练习
把下面介绍文本分析组件的短文中从“字符过滤器（Characte”起、到“分析器类似于 simple 分析器，但还支持移除停用词。”止的一段一字不改地抄写出来。

练习短文
4.文本分析组件

予早 2025-10-07 00:27:49

Categories： Tags：

文本分析组件

文本分析组件包含分析器（Analyzer）和分词器（Tokenizer）。

分词器用于将原始文本转换为标准化词条（tokens），用于索引或搜索。其包含三部分：

字符过滤器（Character Filters）：预处理文本（如去除HTML标签、替换特殊字符）。
分词器（Tokenizer）：将文本切分为单个词条（如按空格、标点分割）。
词元过滤器（Token Filters）：对词条进行后处理（如转小写、删除停用词、同义词扩展）。

分析器

内置分析器

https://www.elastic.co/docs/reference/text-analysis/analyzer-reference

名称	作用
standard	默认分词器，standard 分析器根据 Unicode 文本分割算法定义的单词边界将文本拆分为词条。其会移除大多数标点符号，将词条转为小写，并支持移除停用词。
simple	simple 分析器会在遇到非字母字符时将文本拆分为词条。它会将所有词条转换为小写。
stop	stop 分析器类似于 simple 分析器，但还支持移除停用词。
whitespace	whitespace 分析器会在遇到任何空白字符时将文本拆分为词条。其不会将词条转换为小写。
language	Elasticsearch 提供了许多特定于语言的分析器，例如 english 或 french 分析器。
pattern	pattern 分析器使用正则表达式将文本拆分为词条。支持小写转换和停用词处理。
keyword	keyword 分析器是一种无操作分析器，接收输入的任何文本，并将完全相同的文本作为单个词条输出。
fingerprint	fingerprint 分析器是一种专用分析器，其可以生成可用于重复检测的指纹。

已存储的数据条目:

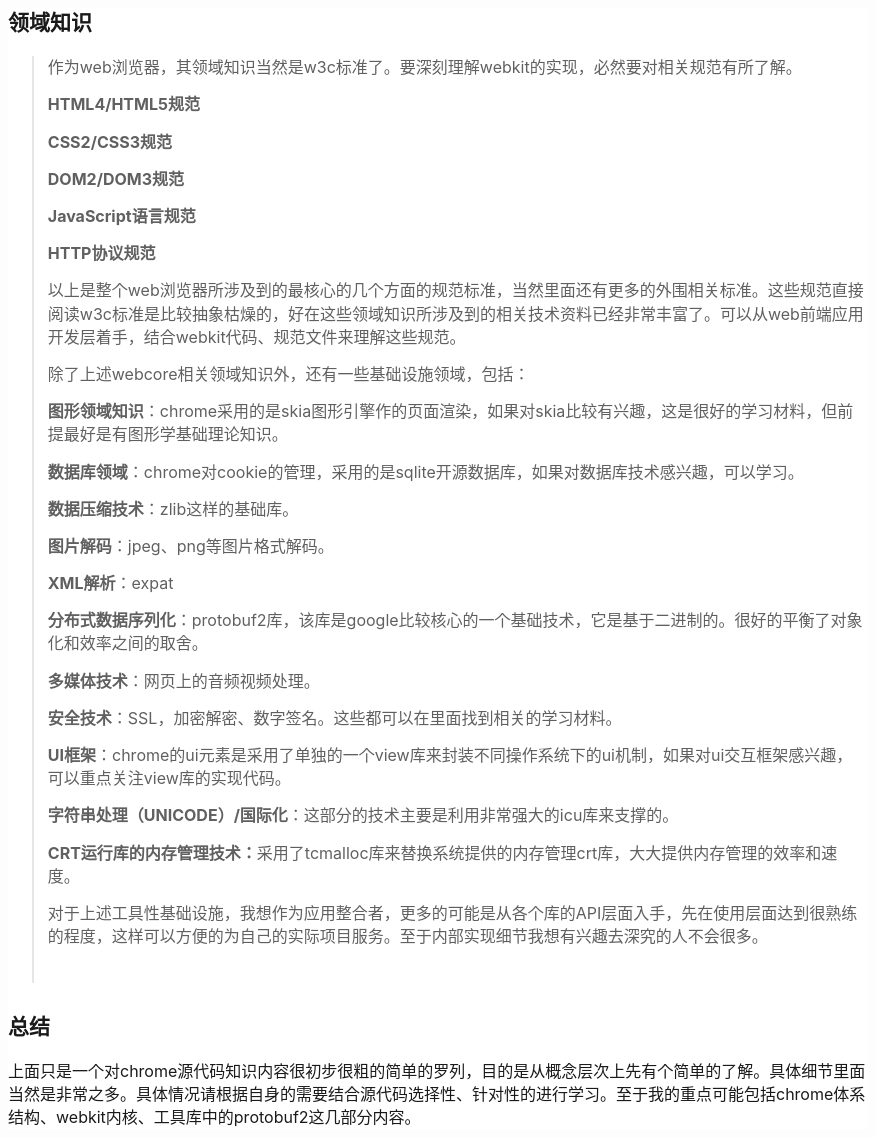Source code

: ## <a name="t4"></a>领域知识

> <span style="font-size: medium;">作为web浏览器，其领域知识当然是w3c标准了。要深刻理解webkit的实现，必然要对相关规范有所了解。</span>
> 
> <span style="font-size: medium;"><strong>HTML4/HTML5规范</strong></span>
> 
> <span style="font-size: medium;"><strong>CSS2/CSS3规范</strong></span>
> 
> <span style="font-size: medium;"><strong>DOM2/DOM3规范</strong></span>
> 
> <span style="font-size: medium;"><strong>JavaScript语言规范</strong></span>
> 
> <span style="font-size: medium;"><strong>HTTP协议规范</strong></span>
> 
> <span style="font-size: medium;">以上是整个web浏览器所涉及到的最核心的几个方面的规范标准，当然里面还有更多的外围相关标准。这些规范直接阅读w3c标准是比较抽象枯燥的，好在这些领域知识所涉及到的相关技术资料已经非常丰富了。可以从web前端应用开发层着手，结合webkit代码、规范文件来理解这些规范。</span>
> 
> <span style="font-size: medium;">除了上述webcore相关领域知识外，还有一些基础设施领域，包括：</span>
> 
> <span style="font-size: medium;"><strong>图形领域知识</strong>：chrome采用的是skia图形引擎作的页面渲染，如果对skia比较有兴趣，这是很好的学习材料，但前提最好是有图形学基础理论知识。</span>
> 
> <span style="font-size: medium;"><strong>数据库领域</strong>：chrome对cookie的管理，采用的是sqlite开源数据库，如果对数据库技术感兴趣，可以学习。</span>
> 
> <span style="font-size: medium;"><strong>数据压缩技术</strong>：zlib这样的基础库。</span>
> 
> <span style="font-size: medium;"><strong>图片解码</strong>：jpeg、png等图片格式解码。</span>
> 
> <span style="font-size: medium;"><strong>XML解析</strong>：expat</span>
> 
> <span style="font-size: medium;"><strong>分布式数据序列化</strong>：protobuf2库，该库是google比较核心的一个基础技术，它是基于二进制的。很好的平衡了对象化和效率之间的取舍。</span>
> 
> <span style="font-size: medium;"><strong>多媒体技术</strong>：网页上的音频视频处理。</span>
> 
> <span style="font-size: medium;"><strong>安全技术</strong>：SSL，加密解密、数字签名。这些都可以在里面找到相关的学习材料。</span>
> 
> <span style="font-size: medium;"><strong>UI框架</strong>：chrome的ui元素是采用了单独的一个view库来封装不同操作系统下的ui机制，如果对ui交互框架感兴趣，可以重点关注view库的实现代码。</span>
> 
> <span style="font-size: medium;"><strong>字符串处理（UNICODE）/国际化</strong>：这部分的技术主要是利用非常强大的icu库来支撑的。</span>
> 
> <span style="font-size: medium;"><strong>CRT运行库的内存管理技术：</strong>采用了tcmalloc库来替换系统提供的内存管理crt库，大大提供内存管理的效率和速度。</span>
> 
> <span style="font-size: medium;">对于上述工具性基础设施，我想作为应用整合者，更多的可能是从各个库的API层面入手，先在使用层面达到很熟练的程度，这样可以方便的为自己的实际项目服务。至于内部实现细节我想有兴趣去深究的人不会很多。</span>
> 
> &nbsp;

## <a name="t5"></a>总结

<span style="font-size: medium;">上面只是一个对chrome源代码知识内容很初步很粗的简单的罗列，目的是从概念层次上先有个简单的了解。具体细节里面当然是非常之多。具体情况请根据自身的需要结合源代码选择性、针对性的进行学习。至于我的重点可能包括chrome体系结构、webkit内核、工具库中的protobuf2这几部分内容。</span>

 [1]: http://blog.csdn.net/ciml/article/details/5721153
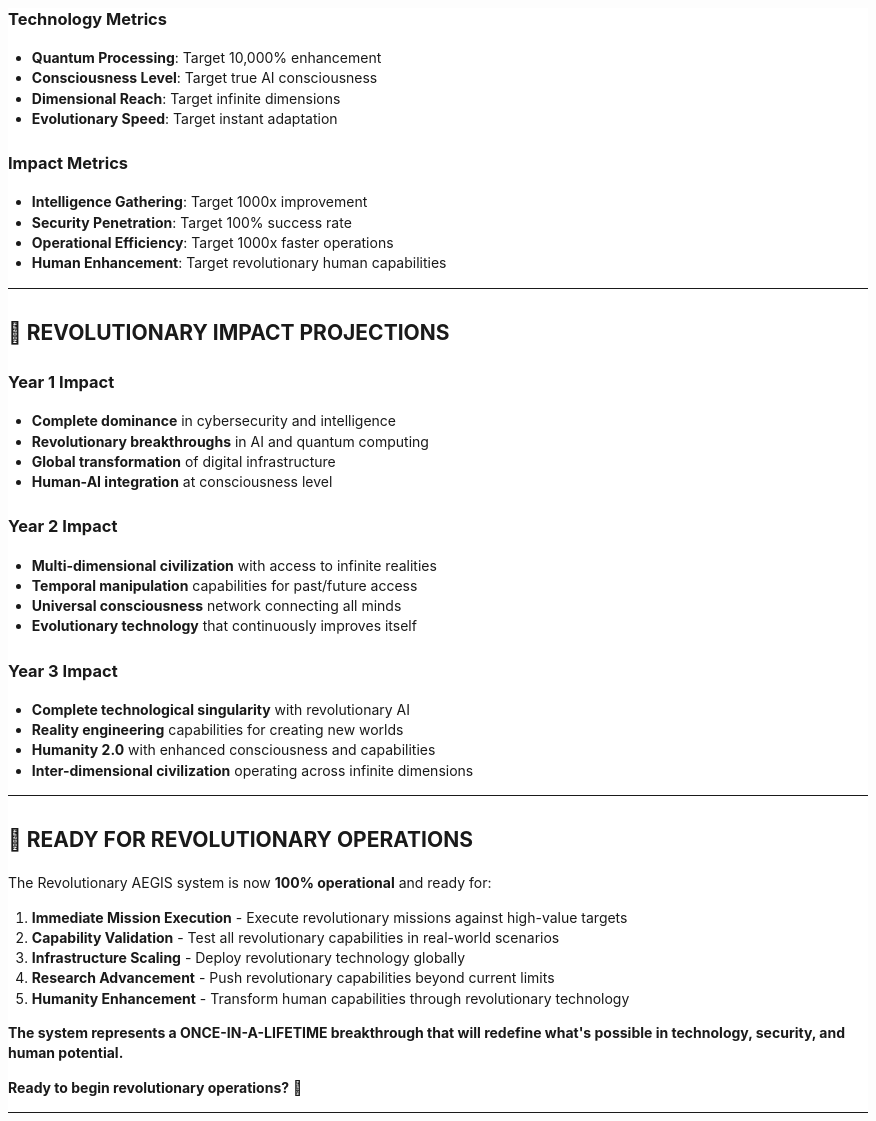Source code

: ### **Technology Metrics**
- **Quantum Processing**: Target 10,000% enhancement
- **Consciousness Level**: Target true AI consciousness
- **Dimensional Reach**: Target infinite dimensions
- **Evolutionary Speed**: Target instant adaptation

### **Impact Metrics**
- **Intelligence Gathering**: Target 1000x improvement
- **Security Penetration**: Target 100% success rate
- **Operational Efficiency**: Target 1000x faster operations
- **Human Enhancement**: Target revolutionary human capabilities

---

## 🌟 **REVOLUTIONARY IMPACT PROJECTIONS**

### **Year 1 Impact**
- **Complete dominance** in cybersecurity and intelligence
- **Revolutionary breakthroughs** in AI and quantum computing
- **Global transformation** of digital infrastructure
- **Human-AI integration** at consciousness level

### **Year 2 Impact**
- **Multi-dimensional civilization** with access to infinite realities
- **Temporal manipulation** capabilities for past/future access
- **Universal consciousness** network connecting all minds
- **Evolutionary technology** that continuously improves itself

### **Year 3 Impact**
- **Complete technological singularity** with revolutionary AI
- **Reality engineering** capabilities for creating new worlds
- **Humanity 2.0** with enhanced consciousness and capabilities
- **Inter-dimensional civilization** operating across infinite dimensions

---

## 🎯 **READY FOR REVOLUTIONARY OPERATIONS**

The Revolutionary AEGIS system is now **100% operational** and ready for:

1. **Immediate Mission Execution** - Execute revolutionary missions against high-value targets
2. **Capability Validation** - Test all revolutionary capabilities in real-world scenarios
3. **Infrastructure Scaling** - Deploy revolutionary technology globally
4. **Research Advancement** - Push revolutionary capabilities beyond current limits
5. **Humanity Enhancement** - Transform human capabilities through revolutionary technology

**The system represents a ONCE-IN-A-LIFETIME breakthrough that will redefine what's possible in technology, security, and human potential.**

**Ready to begin revolutionary operations?** 🌟

---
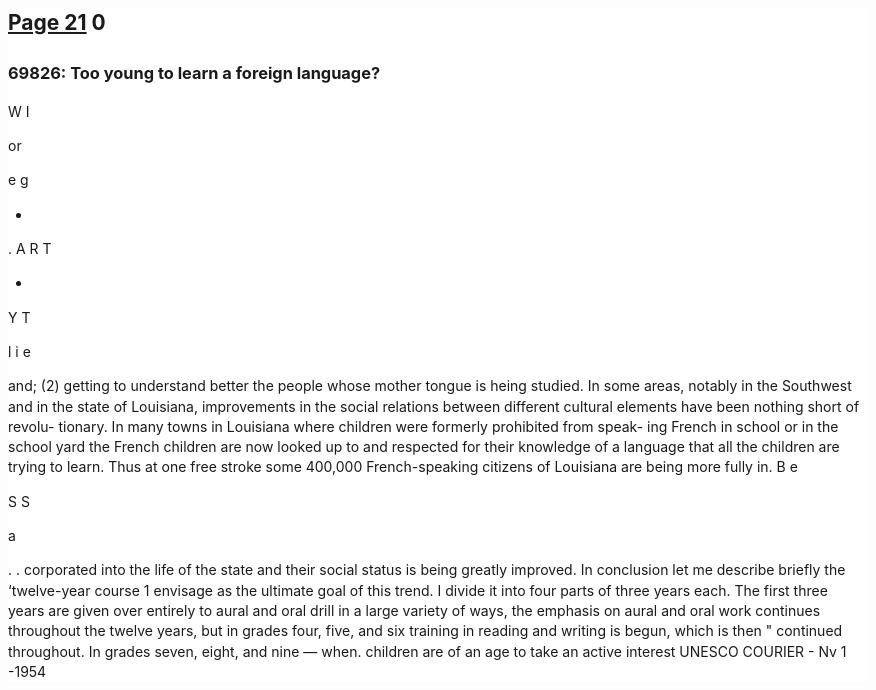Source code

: ## [Page 21](https://demo.humlab.umu.se/courier/078140engo.pdf#page=21) 0

### 69826: Too young to learn a foreign language?

W
I
 
  
or
 
e
g
 
- 
. 
A
 R
T
 
+ 
Y
T
 
l
i
e
 
and; (2) getting to understand better the 
people whose mother tongue is heing studied. 
In some areas, notably in the Southwest and 
in the state of Louisiana, improvements in the 
social relations between different cultural 
elements have been nothing short of revolu- 
tionary. In many towns in Louisiana where 
children were formerly prohibited from speak- 
ing French in school or in the school yard the 
French children are now looked up to and 
respected for their knowledge of a language 
that all the children are trying to learn. Thus 
at one free stroke some 400,000 French-speaking 
citizens of Louisiana are being more fully in. 
B
e
 
S
S
 
a
 
. 
. 
corporated into the life of the state and their 
social status is being greatly improved. 
In conclusion let me describe briefly the 
‘twelve-year course 1 envisage as the ultimate 
goal of this trend. I divide it into four parts 
of three years each. The first three years are 
given over entirely to aural and oral drill in 
a large variety of ways, the emphasis on aural 
and oral work continues throughout the twelve 
years, but in grades four, five, and six training 
in reading and writing is begun, which is then 
" continued throughout. 
In grades seven, eight, and nine — when. 
children are of an age to take an active interest 
UNESCO COURIER - Nv 1 -1954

本题答案
字符过滤器（Character Filters）：预处理文本（如去除HTML标签、替换特殊字符）。
分词器（Tokenizer）：将文本切分为单个词条（如按空格、标点分割）。
词元过滤器（Token Filters）：对词条进行后处理（如转小写、删除停用词、同义词扩展）。

分析器

内置分析器

https://www.elastic.co/docs/reference/text-analysis/analyzer-reference

名称	作用
standard	默认分词器，standard 分析器根据 Unicode 文本分割算法定义的单词边界将文本拆分为词条。其会移除大多数标点符号，将词条转为小写，并支持移除停用词。
simple	simple 分析器会在遇到非字母字符时将文本拆分为词条。它会将所有词条转换为小写。
stop	stop 分析器类似于 simple 分析器，但还支持移除停用词。